In late 2003 I published Dynamic Duo Discuss Digital Risk. This was my light-hearted attempt to reinforce the distinction between a threat and a vulnerability. Specifically, a threat is a party with the capabilities and intentions to exploit a vulnerability in an asset. A vulnerability is a weakness in an asset that could lead to exploitation. An intruder (the threat) exploits a hole (the vulnerability) in Microsoft IIS to gain remote control of a Web server. In other words, threats exploit vulnerabilities.
This is a simple concept, yet it is frequently confused by security prophets like Bruce Schneier in Beyond Fear. Now SANS is making the same mistake in the latest Incident Handler's Diary. In a posting to announce work on the upcoming SANS Top 20 List, the Diary calls the new report the "SANS CRITICAL INTERNET THREATS 2005" and says:
"SANS Critical Internet Threats research is undertaken annually and provides the basis for the SANS 'Top 20' report. The 'Top 20' report describes the most serious internet security threats in detail, and provides the steps to identify and mitigate these threats."
So, are we going to read a ranking of identified Romanian intruders, followed by Russian organized crime, Filipino virus writers, and then Zimbabwean foreign intelligence services? Will mitigation include prosecution, incarceration, and the like? Probably not, as the announcement continues:
"The current 'Top 20' is broken into two complimentary yet distinct sections:
- The 10 most critical vulnerabilities for Windows systems.
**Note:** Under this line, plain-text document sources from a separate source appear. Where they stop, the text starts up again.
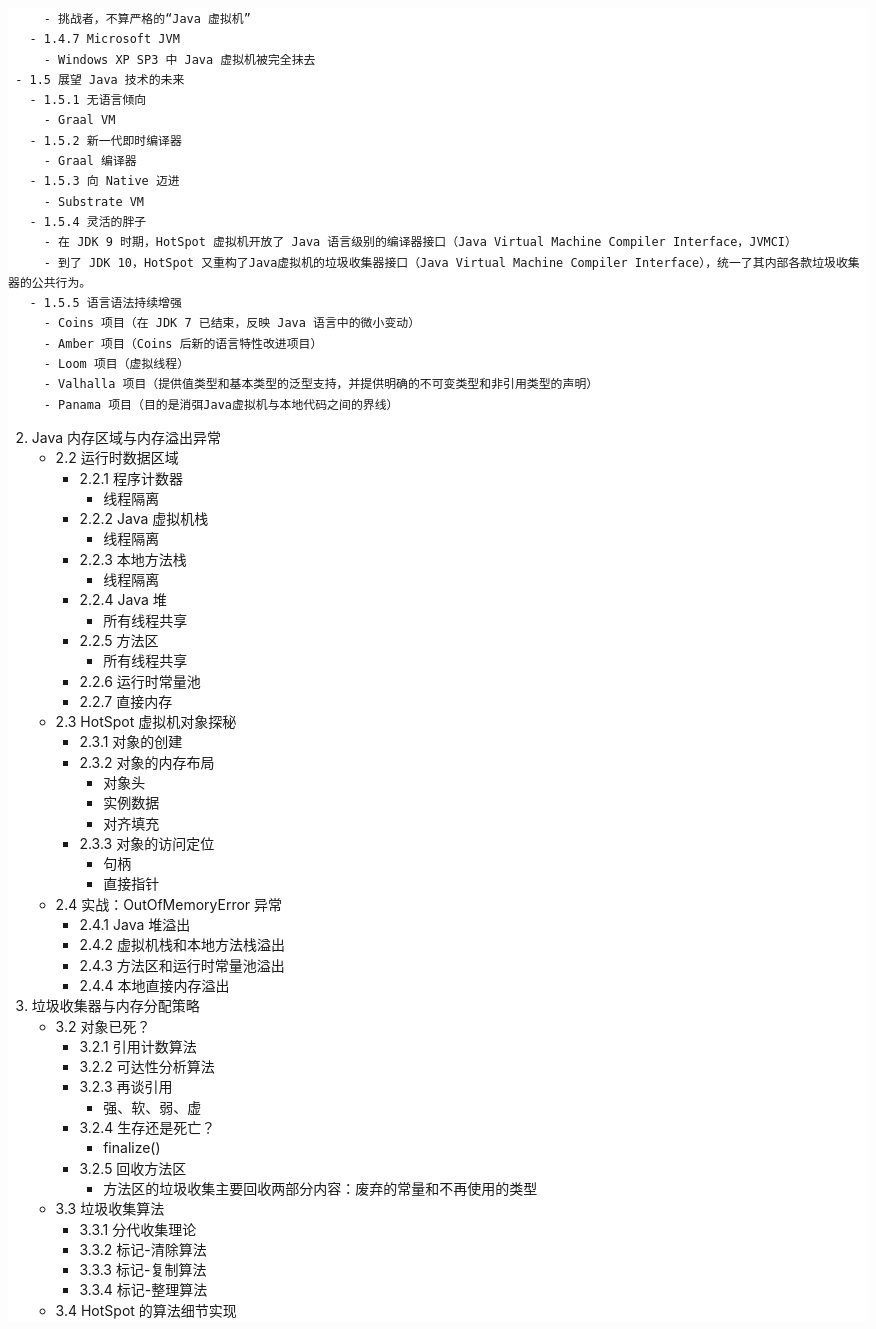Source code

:         - 挑战者，不算严格的“Java 虚拟机”
       - 1.4.7 Microsoft JVM
         - Windows XP SP3 中 Java 虚拟机被完全抹去
     - 1.5 展望 Java 技术的未来
       - 1.5.1 无语言倾向
         - Graal VM
       - 1.5.2 新一代即时编译器
         - Graal 编译器
       - 1.5.3 向 Native 迈进
         - Substrate VM
       - 1.5.4 灵活的胖子
         - 在 JDK 9 时期，HotSpot 虚拟机开放了 Java 语言级别的编译器接口（Java Virtual Machine Compiler Interface，JVMCI）
         - 到了 JDK 10，HotSpot 又重构了Java虚拟机的垃圾收集器接口（Java Virtual Machine Compiler Interface），统一了其内部各款垃圾收集器的公共行为。
       - 1.5.5 语言语法持续增强
         - Coins 项目（在 JDK 7 已结束，反映 Java 语言中的微小变动）
         - Amber 项目（Coins 后新的语言特性改进项目）
         - Loom 项目（虚拟线程）
         - Valhalla 项目（提供值类型和基本类型的泛型支持，并提供明确的不可变类型和非引用类型的声明）
         - Panama 项目（目的是消弭Java虚拟机与本地代码之间的界线）
  2. Java 内存区域与内存溢出异常
     - 2.2 运行时数据区域
       - 2.2.1 程序计数器
         - 线程隔离
       - 2.2.2 Java 虚拟机栈
         - 线程隔离
       - 2.2.3 本地方法栈
         - 线程隔离
       - 2.2.4 Java 堆
         - 所有线程共享
       - 2.2.5 方法区
         - 所有线程共享
       - 2.2.6 运行时常量池
       - 2.2.7 直接内存
     - 2.3 HotSpot 虚拟机对象探秘
       - 2.3.1 对象的创建
       - 2.3.2 对象的内存布局
         - 对象头
         - 实例数据
         - 对齐填充
       - 2.3.3 对象的访问定位
         - 句柄
         - 直接指针
     - 2.4 实战：OutOfMemoryError 异常
       - 2.4.1 Java 堆溢出
       - 2.4.2 虚拟机栈和本地方法栈溢出
       - 2.4.3 方法区和运行时常量池溢出
       - 2.4.4 本地直接内存溢出
  3. 垃圾收集器与内存分配策略
     - 3.2 对象已死？
       - 3.2.1 引用计数算法
       - 3.2.2 可达性分析算法
       - 3.2.3 再谈引用
         - 强、软、弱、虚
       - 3.2.4 生存还是死亡？
         - finalize()
       - 3.2.5 回收方法区
         - 方法区的垃圾收集主要回收两部分内容：废弃的常量和不再使用的类型
     - 3.3 垃圾收集算法
       - 3.3.1 分代收集理论
       - 3.3.2 标记-清除算法
       - 3.3.3 标记-复制算法
       - 3.3.4 标记-整理算法
     - 3.4 HotSpot 的算法细节实现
- The 10 most critical vulnerabilities for UNIX and Linux systems."
So now we're talking about vulnerabilities. That's what last year's "Twenty Most Critical Internet Security Vulnerabilities" addressed. The announcement concludes:
"The 2005 Top 20 will once again create the experts' consensus on threats - the result of a process that brings together security experts, leaders, researchers and visionaries... In addition to the Windows and UNIX vulnerabilities, this year's research will also focus on the 10 most severe vulnerabilities in the Cisco platforms."
I sincerely hope at least one expert will clue in the announcement-writer concerning the difference between a threat and a vulnerability. Words matter!
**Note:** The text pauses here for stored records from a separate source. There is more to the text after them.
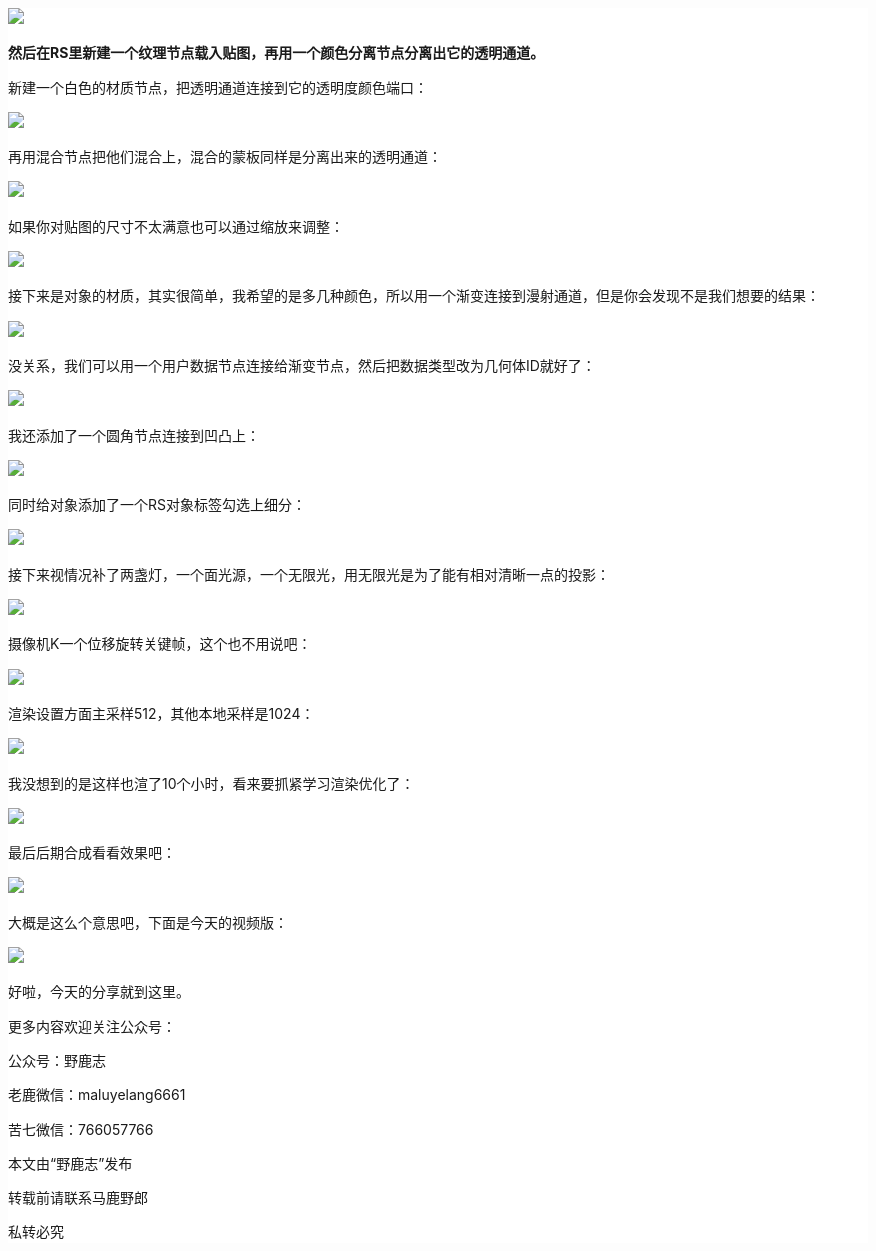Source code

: ![](https://pic1.zhimg.com/v2-6d64bbc3565b0ea73b1d2b56040ea3f0_r.jpg)

**然后在RS里新建一个纹理节点载入贴图，再用一个颜色分离节点分离出它的透明通道。**

新建一个白色的材质节点，把透明通道连接到它的透明度颜色端口：

![](https://pic4.zhimg.com/v2-02af2bd73275033592255914064e9a57_r.jpg)

再用混合节点把他们混合上，混合的蒙板同样是分离出来的透明通道：

![](https://pic3.zhimg.com/v2-8af4f11d07a2124259ca7fe9ef046d4a_r.jpg)

如果你对贴图的尺寸不太满意也可以通过缩放来调整：

![](https://pic2.zhimg.com/v2-bfbb141798ecfadd10387a3c432b0575_r.jpg)

接下来是对象的材质，其实很简单，我希望的是多几种颜色，所以用一个渐变连接到漫射通道，但是你会发现不是我们想要的结果：

![](https://pic3.zhimg.com/v2-b51269860855741066550aec3dabbeda_r.jpg)

没关系，我们可以用一个用户数据节点连接给渐变节点，然后把数据类型改为几何体ID就好了：

![](https://pic1.zhimg.com/v2-d06c072622ed396b6461d3295bd89188_r.jpg)

我还添加了一个圆角节点连接到凹凸上：

![](https://pic3.zhimg.com/v2-aea67e9cc5284a81dfe8446da3880c16_r.jpg)

同时给对象添加了一个RS对象标签勾选上细分：

![](https://pic2.zhimg.com/v2-bc9286b3461d19e422490dadd64e7a75_r.jpg)

接下来视情况补了两盏灯，一个面光源，一个无限光，用无限光是为了能有相对清晰一点的投影：

![](https://pic4.zhimg.com/v2-31b74aa516ba0c11770efb11ca7ecc43_r.jpg)

摄像机K一个位移旋转关键帧，这个也不用说吧：

![](https://pic1.zhimg.com/v2-0ed565657c202fdbfe27fecf56056580_r.jpg)

渲染设置方面主采样512，其他本地采样是1024：

![](https://pic1.zhimg.com/v2-bd9cae11e75d21eedbde44eeb271d0ac_r.jpg)

我没想到的是这样也渲了10个小时，看来要抓紧学习渲染优化了：

![](https://pic1.zhimg.com/v2-01b0a673cd4819092560c3c9adb6d208_r.jpg)

最后后期合成看看效果吧：

![](undefined)

大概是这么个意思吧，下面是今天的视频版：

[![](https://pic3.zhimg.com/v2-e5f729caa0ad8259fa19f1f09003bcd6.png)](https://link.zhihu.com/?target=https%3A//www.zhihu.com/video/1417839326370000896)

好啦，今天的分享就到这里。

更多内容欢迎关注公众号：

公众号：野鹿志

老鹿微信：maluyelang6661

苦七微信：766057766

本文由“野鹿志”发布

转载前请联系马鹿野郎

私转必究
Update: While doing some research I found a 1999 report by the Navy's Center on Terrorism and Irregular Warfare called Cyberterror: Prospects and Implications. It says in footnote 11:
"Vulnerability is not synonymous with threat. A vulnerability is a weakness in a system that may be exploited. A threat requires an actor with the motivation, resources, and intent to exploit a vulnerability."